Too often, students focus on scholarships only at the very beginning of the college journey. But a surprising number of opportunities awaits experienced college students and those going on to grad school. It’s definitely worth the effort to check out grants, fellowships, and others sources of aid to support advanced studies.
These kinds of awards aren’t just for academic performance. Some can also be seen as a form of marketing. After all, universities need grad students, and financial incentives are often part of the package.
What’s the difference between fellowships, assistantships, and grants?
Although the distinctions may sometimes be blurred, financial aid for grad students comes in several forms. Fellowships, scholarships, and grants may come with nothing expected in return (other than following guidelines such as thanking donors or maintaining good academic standing). Assistantships, on the other hand, may involve defined work responsibilities. For example, the recipient may be expected to teach one course per term, conduct research, or perform other duties. Most awards are based largely on academic accomplishments or potential, financial need, or a combination of the two. Other factors may range from the proposed program of study to geographical considerations, or religious or professional affiliations.
Just as a basic element of graduate study is research, conducting research is also a key strategy in any effort to obtain fellowships, scholarships, or other financial support. In fact, it may be the most essential ingredient to success; the more time you devote to seeking out possible sources of aid, the greater your odds of garnering financial assistance.
How to find graduate fellowships, assistantships, and other aid
The first place to explore is the university you will be attending (or any you are considering). A quick search of the school’s website will reveal key details about fellowships, assistantships, and other sources of aid. Check headings or use search terms such as “assistantships,” “fellowships,” “financial aid,” and “graduate.” You’ll find details such as the name of a given fellowship and dollar amount available, the application deadline, and forms that must be completed.
Next, identify third-party funding sources such as foundations, government agencies, corporations, and other organizations. Many offer awards to graduate as well as undergraduate students. Some are restricted to applicants from a given state or region, while others are open on a national or even international basis.
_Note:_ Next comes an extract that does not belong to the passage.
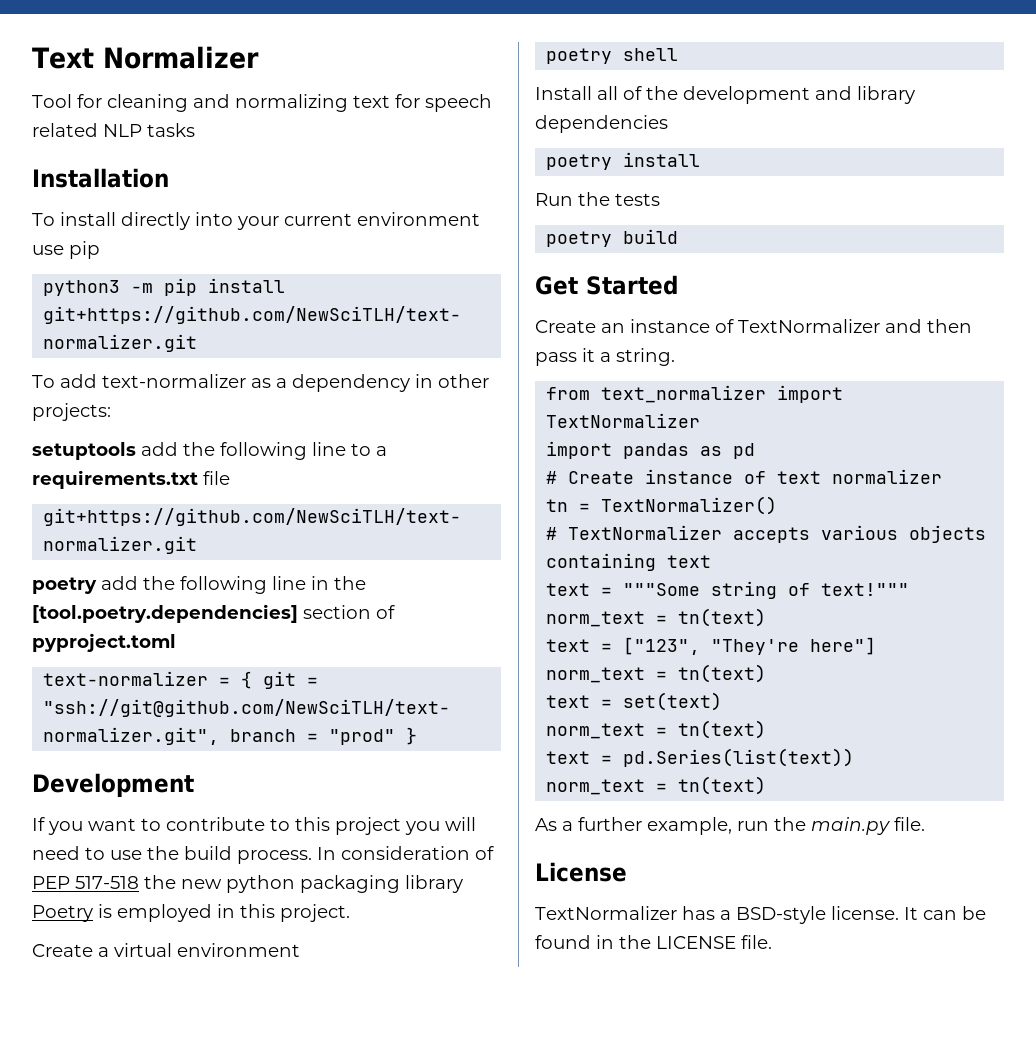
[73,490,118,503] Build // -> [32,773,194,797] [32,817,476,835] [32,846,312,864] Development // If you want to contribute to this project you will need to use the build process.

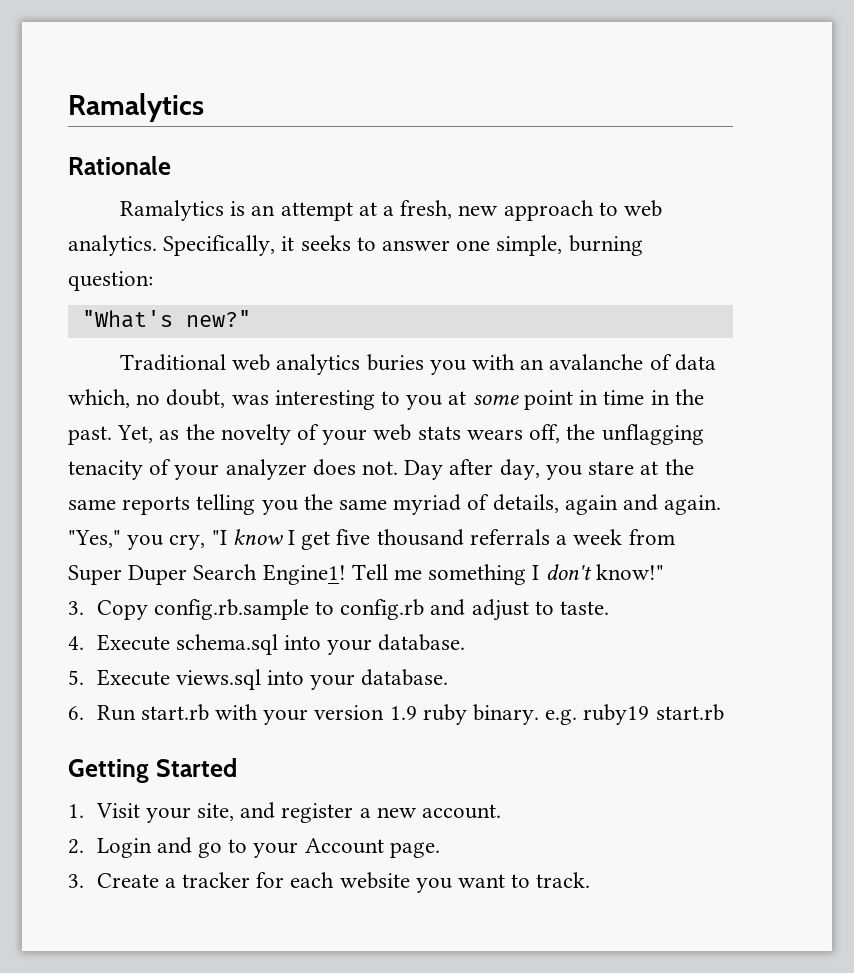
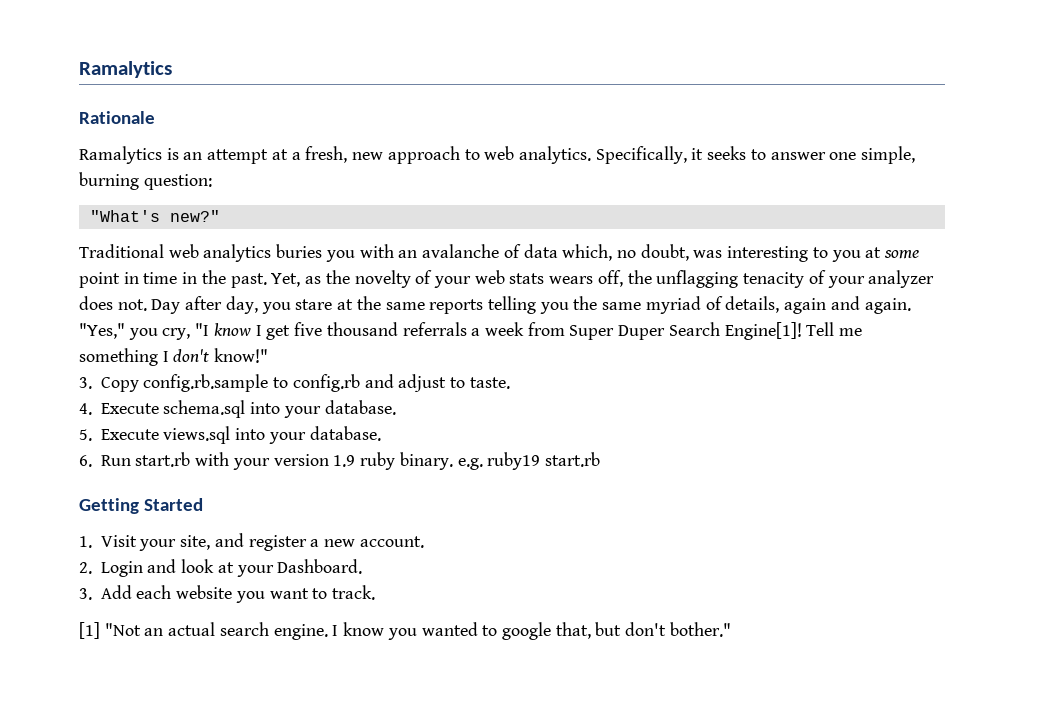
[262,564,346,585] Engine1! -> [724,322,802,340] Engine[1]!
[197,838,440,858] [68,872,285,888] go to your Account page. // 3. Create a tracker for -> [181,559,363,577] [79,585,132,600] look at your Dashboard. // 3. Add
(591, 880) none -> [79,622,731,640] // [1] "Not an actual search engine. I know you wanted to google that, but don't bother."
Also check out sources of funds that are local to you or involve some kind of personal or family connection. For example, some credit unions offer scholarships to members or their families. Community foundations, churches, civic clubs, and other organizations often offer scholarships as well. And though these awards may be more prevalent for incoming freshmen or undergrads, there really are scholarships not just open to graduate students but designed specifically for them.
Fortunately, there is no shortage of websites with info on scholarships, fellowships, and other financial aid (the CollegeXpress scholarship search is a good start!). You can also try looking on Fastweb, CollegeScholarships.org (which includes a section on grants for graduate school), and the College Grants Database.
Once you identify these financial aid possibilities, be aggressive in applying for them. The more applications you file for assistance in meeting grad school expenses, the greater your odds for success. And if you’re both diligent and lucky, you might even land multiple awards. While you can’t accept aid simultaneously from two different universities, you can combine different types of awards at one institution. For example, a scholarship from a company where you’ve worked part-time might enhance a fellowship offered by the school you will be attending.
And don’t forget that this process, though daunting, tends to get easier with time: once you’ve gathered info for any one application, the same details—or at least some of them—can be used repeatedly in other applications submitted to different funding sources. With so many sources of funds out there, it’s definitely in your best interest to pursue them.